__WHAT YOU NEED TO DO__
Can you copy the text lines of every item below word for word, leaving out the pictures?

-- Opening Marker --

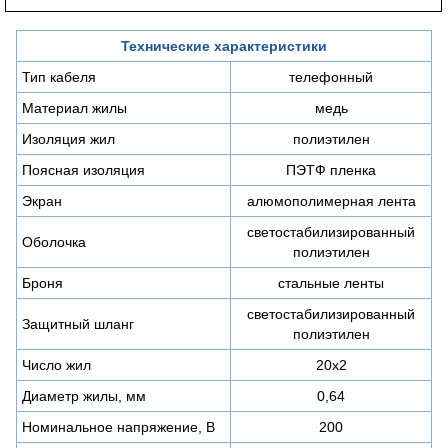
Технические характеристики
Тип кабеля
телефонный
Материал жилы
медь
Изоляция жил
полиэтилен
Поясная изоляция
ПЭТФ пленка
Экран
алюмополимерная лента
светостабилизированный
Оболочка
полиэтилен
Броня
стальные ленты
светостабилизированный
Защитный шланг
полиэтилен
Число жил
20х2
Диаметр жилы, мм
0,64
Номинальное напряжение, В
200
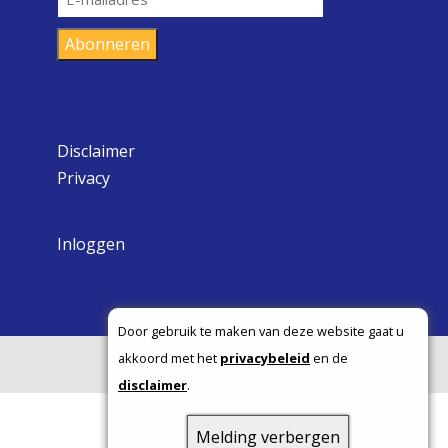
mailadres
Abonneren
Disclaimer
Privacy
Inloggen
Door gebruik te maken van deze website gaat u
akkoord met het
privacybeleid
en de
Copyright ©
disclaimer
.
Melding verbergen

-- Closing Marker --

__RESPONSE TO THIS TASK__
Технические характеристики
Тип кабеля
телефонный
Материал жилы
медь
Изоляция жил
полиэтилен
Поясная изоляция
ПЭТФ пленка
Экран
алюмополимерная лента
светостабилизированный
Оболочка
полиэтилен
Броня
стальные ленты
светостабилизированный
Защитный шланг
полиэтилен
Число жил
20х2
Диаметр жилы, мм
0,64
Номинальное напряжение, В
200
mailadres
Abonneren
Disclaimer
Privacy
Inloggen
Door gebruik te maken van deze website gaat u
akkoord met het
privacybeleid
en de
Copyright ©
disclaimer
.
Melding verbergen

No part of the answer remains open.